Published on October 8th, 2014 | by Richard Black


From the Mouths of Babes


This nerdy little bastard is about to get real

I picked my daughter up from school this afternoon and after we discussed who she played with and what she wouldn’t eat for lunch there was a lull in conversation at which point Darcy popped out this little gem.

“Daddy says ‘fuck it.'”

“I’m right here in the car Darcy. You don’t have to talk about me in third person,” I said because grammar was obviously the issue at hand.

“That is not a nice word, ” I rebounded quickly into parent mode, “don’t ever use that word in school. Or anywhere else OK?” I added as an afterthought.

“Daddy says fuck it a lot,” Darcy said quietly a few seconds later.

“Just don’t tell your mother,” I responded, choosing damage control as the least of all evils and quickly began to create a plausible scenario in which my daughter heard me say the words “fuck it” without incurring the ire of my wife or the condemnation of my daughter’s teachers. Unfortunately I couldn’t think of anything that didn’t involve placing either myself or my daughter in danger but Darcy, unwittingly, came to my aid.

“Mama says shit,” she said in a voice just above a whisper.

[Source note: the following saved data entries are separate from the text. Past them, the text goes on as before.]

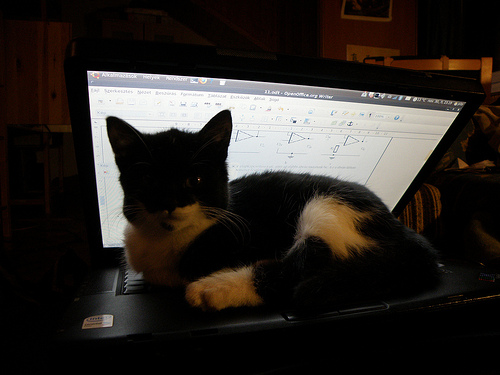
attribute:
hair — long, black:
[209, 165, 426, 300]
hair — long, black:
[241, 180, 443, 292]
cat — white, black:
[101, 110, 448, 317]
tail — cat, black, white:
[297, 228, 443, 314]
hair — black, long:
[157, 134, 203, 162]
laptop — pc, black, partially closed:
[80, 39, 482, 316]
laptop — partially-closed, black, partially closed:
[57, 40, 498, 351]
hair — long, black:
[296, 174, 422, 285]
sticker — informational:
[80, 312, 115, 331]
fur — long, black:
[107, 110, 437, 303]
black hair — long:
[232, 212, 287, 252]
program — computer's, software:
[89, 65, 468, 244]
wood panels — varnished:
[0, 2, 70, 132]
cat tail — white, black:
[287, 208, 441, 304]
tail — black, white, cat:
[270, 215, 453, 324]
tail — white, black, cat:
[266, 250, 368, 311]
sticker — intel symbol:
[81, 305, 118, 330]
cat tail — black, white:
[289, 200, 439, 319]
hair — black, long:
[300, 167, 313, 184]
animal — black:
[100, 107, 443, 318]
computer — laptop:
[53, 42, 498, 347]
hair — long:
[247, 178, 280, 218]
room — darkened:
[6, 8, 484, 346]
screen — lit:
[83, 63, 465, 244]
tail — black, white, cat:
[299, 218, 442, 298]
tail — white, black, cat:
[277, 237, 440, 305]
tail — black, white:
[259, 222, 456, 309]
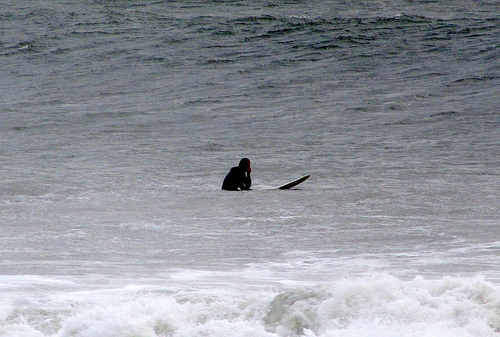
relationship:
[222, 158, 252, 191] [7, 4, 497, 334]
man surfing in beach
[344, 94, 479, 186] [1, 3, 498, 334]
ripples are in water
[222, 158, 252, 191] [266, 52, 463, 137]
man in water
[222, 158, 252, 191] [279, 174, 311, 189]
man on board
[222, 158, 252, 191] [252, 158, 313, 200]
man on surfboard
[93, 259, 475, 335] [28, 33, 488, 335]
wave from ocean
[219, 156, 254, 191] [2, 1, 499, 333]
man in ocean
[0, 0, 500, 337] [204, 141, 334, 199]
wave near surfer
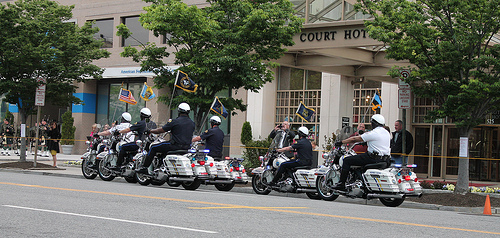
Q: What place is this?
A: It is a road.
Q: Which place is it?
A: It is a road.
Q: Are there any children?
A: No, there are no children.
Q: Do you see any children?
A: No, there are no children.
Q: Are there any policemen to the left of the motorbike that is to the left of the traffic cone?
A: Yes, there is a policeman to the left of the motorbike.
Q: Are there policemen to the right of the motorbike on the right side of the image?
A: No, the policeman is to the left of the motorcycle.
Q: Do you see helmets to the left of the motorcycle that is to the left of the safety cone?
A: No, there is a policeman to the left of the motorbike.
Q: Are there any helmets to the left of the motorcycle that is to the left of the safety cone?
A: No, there is a policeman to the left of the motorbike.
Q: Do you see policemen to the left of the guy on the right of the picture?
A: Yes, there is a policeman to the left of the guy.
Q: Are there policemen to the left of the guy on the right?
A: Yes, there is a policeman to the left of the guy.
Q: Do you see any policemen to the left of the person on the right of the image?
A: Yes, there is a policeman to the left of the guy.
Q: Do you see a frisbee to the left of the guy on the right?
A: No, there is a policeman to the left of the guy.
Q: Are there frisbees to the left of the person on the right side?
A: No, there is a policeman to the left of the guy.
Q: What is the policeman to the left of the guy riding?
A: The policeman is riding a motorcycle.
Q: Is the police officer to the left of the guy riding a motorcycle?
A: Yes, the police officer is riding a motorcycle.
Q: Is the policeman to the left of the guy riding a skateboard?
A: No, the police officer is riding a motorcycle.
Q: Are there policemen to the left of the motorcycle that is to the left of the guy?
A: Yes, there is a policeman to the left of the motorbike.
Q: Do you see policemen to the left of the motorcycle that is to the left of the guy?
A: Yes, there is a policeman to the left of the motorbike.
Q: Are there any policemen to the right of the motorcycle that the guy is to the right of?
A: No, the policeman is to the left of the motorcycle.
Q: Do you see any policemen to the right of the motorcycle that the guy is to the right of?
A: No, the policeman is to the left of the motorcycle.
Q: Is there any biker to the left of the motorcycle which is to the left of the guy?
A: No, there is a policeman to the left of the motorbike.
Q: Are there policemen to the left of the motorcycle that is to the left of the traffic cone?
A: Yes, there is a policeman to the left of the motorbike.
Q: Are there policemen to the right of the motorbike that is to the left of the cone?
A: No, the policeman is to the left of the motorcycle.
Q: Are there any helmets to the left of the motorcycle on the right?
A: No, there is a policeman to the left of the motorcycle.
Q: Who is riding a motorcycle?
A: The police officer is riding a motorcycle.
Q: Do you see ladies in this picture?
A: No, there are no ladies.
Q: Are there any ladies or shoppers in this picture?
A: No, there are no ladies or shoppers.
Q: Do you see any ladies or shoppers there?
A: No, there are no ladies or shoppers.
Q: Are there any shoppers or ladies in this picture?
A: No, there are no ladies or shoppers.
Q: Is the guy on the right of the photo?
A: Yes, the guy is on the right of the image.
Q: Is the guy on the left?
A: No, the guy is on the right of the image.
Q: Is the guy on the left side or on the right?
A: The guy is on the right of the image.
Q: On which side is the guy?
A: The guy is on the right of the image.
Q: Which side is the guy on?
A: The guy is on the right of the image.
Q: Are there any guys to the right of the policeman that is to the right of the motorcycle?
A: Yes, there is a guy to the right of the policeman.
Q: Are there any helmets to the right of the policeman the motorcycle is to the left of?
A: No, there is a guy to the right of the police officer.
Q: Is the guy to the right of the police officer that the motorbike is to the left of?
A: Yes, the guy is to the right of the policeman.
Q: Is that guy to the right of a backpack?
A: No, the guy is to the right of the policeman.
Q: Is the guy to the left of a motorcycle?
A: No, the guy is to the right of a motorcycle.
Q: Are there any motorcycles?
A: Yes, there is a motorcycle.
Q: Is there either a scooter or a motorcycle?
A: Yes, there is a motorcycle.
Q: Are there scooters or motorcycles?
A: Yes, there is a motorcycle.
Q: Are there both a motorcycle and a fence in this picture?
A: No, there is a motorcycle but no fences.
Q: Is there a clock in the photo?
A: No, there are no clocks.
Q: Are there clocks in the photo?
A: No, there are no clocks.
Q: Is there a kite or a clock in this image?
A: No, there are no clocks or kites.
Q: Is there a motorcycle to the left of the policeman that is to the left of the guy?
A: Yes, there is a motorcycle to the left of the police officer.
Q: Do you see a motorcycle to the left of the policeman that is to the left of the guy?
A: Yes, there is a motorcycle to the left of the police officer.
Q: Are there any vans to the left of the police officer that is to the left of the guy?
A: No, there is a motorcycle to the left of the police officer.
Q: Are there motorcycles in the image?
A: Yes, there is a motorcycle.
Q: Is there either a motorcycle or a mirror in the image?
A: Yes, there is a motorcycle.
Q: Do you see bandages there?
A: No, there are no bandages.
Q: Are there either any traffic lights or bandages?
A: No, there are no bandages or traffic lights.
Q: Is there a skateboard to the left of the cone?
A: No, there is a motorcycle to the left of the cone.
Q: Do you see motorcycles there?
A: Yes, there is a motorcycle.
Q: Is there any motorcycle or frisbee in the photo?
A: Yes, there is a motorcycle.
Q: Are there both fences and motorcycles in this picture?
A: No, there is a motorcycle but no fences.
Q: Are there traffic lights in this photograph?
A: No, there are no traffic lights.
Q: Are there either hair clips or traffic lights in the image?
A: No, there are no traffic lights or hair clips.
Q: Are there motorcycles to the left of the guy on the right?
A: Yes, there is a motorcycle to the left of the guy.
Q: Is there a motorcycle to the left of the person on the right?
A: Yes, there is a motorcycle to the left of the guy.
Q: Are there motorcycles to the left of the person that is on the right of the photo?
A: Yes, there is a motorcycle to the left of the guy.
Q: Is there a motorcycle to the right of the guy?
A: No, the motorcycle is to the left of the guy.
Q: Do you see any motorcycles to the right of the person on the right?
A: No, the motorcycle is to the left of the guy.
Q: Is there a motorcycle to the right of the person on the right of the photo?
A: No, the motorcycle is to the left of the guy.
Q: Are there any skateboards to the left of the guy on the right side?
A: No, there is a motorcycle to the left of the guy.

“What else does mama say?” I asked before I realized I didn’t want the answer to the question. I’m fragile. My emotional equilibrium is entirely too delicate to learn what my wife really might think about me or what she says in private. I imagine that discovering one’s spouse often calls one a douschebag or a deadbeat would be upsetting in the best of circumstances and discovering that the terms have been used often enough to impress a four year old would bump things up level of two on the “I think we need to talk scale.”

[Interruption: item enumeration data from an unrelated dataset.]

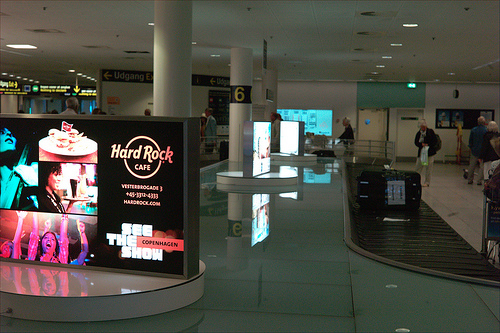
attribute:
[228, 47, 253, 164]
pole — white, support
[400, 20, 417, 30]
light — on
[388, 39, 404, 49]
light — on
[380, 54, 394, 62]
light — on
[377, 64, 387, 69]
light — on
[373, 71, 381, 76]
light — on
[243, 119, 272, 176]
sign — advertisement, illuminated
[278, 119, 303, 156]
sign — advertisement, illuminated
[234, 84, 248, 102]
6 — yellow, sign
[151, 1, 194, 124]
pole — white, support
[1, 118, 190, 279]
sign — electric, illuminated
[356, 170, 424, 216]
luggage — black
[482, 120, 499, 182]
woman — standing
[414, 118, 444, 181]
person — waiting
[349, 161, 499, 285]
conveyor belt — carousel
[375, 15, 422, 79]
lights — recessed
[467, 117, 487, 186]
man — walking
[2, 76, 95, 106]
information signs — lighted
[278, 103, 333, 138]
sign — lit in aqua, location map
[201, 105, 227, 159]
people — standing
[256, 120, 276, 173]
advertising — lighted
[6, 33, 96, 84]
lights — overhead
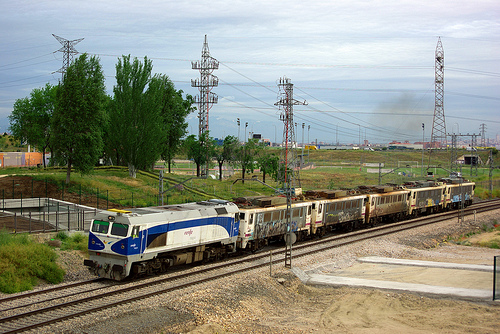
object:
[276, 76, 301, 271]
poles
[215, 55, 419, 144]
wires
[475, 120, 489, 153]
utility tower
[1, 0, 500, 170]
background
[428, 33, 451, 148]
tower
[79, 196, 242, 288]
train front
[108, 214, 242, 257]
swirl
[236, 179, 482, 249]
train cars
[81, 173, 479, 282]
train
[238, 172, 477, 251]
graffiti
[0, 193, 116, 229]
tunnel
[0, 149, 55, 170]
building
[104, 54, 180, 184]
trees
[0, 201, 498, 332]
gravel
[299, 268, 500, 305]
slabs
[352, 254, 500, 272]
slabs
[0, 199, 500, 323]
tracks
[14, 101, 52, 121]
leaves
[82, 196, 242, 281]
engine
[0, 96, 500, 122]
power lines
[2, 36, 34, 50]
air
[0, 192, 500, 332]
train tracks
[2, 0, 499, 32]
sky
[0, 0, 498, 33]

Fortunately Darcy is much more discreet than her father and much more evenhanded when she chooses to dish out dirt. After narcing out both of her parents she decided to leave the subject alone. Instead of answering my poorly thought out question she simply closed her eyes, popped her thumb in her mouth and feigned sleep during the rest of the ride home. There’s a lesson to be learned here and, quite frankly, I’m not sure exactly what that lesson might be.

My takeaway from the experience is that my daughter is either an evil genius who might or might not be manipulating her parents or that she’s just a fairly bright and impressionable four year old with a keen ear for cursing. Neither outcome portends well for me, or my wife for that matter. That however is a problem for future Richard and hopefully future Laura as well.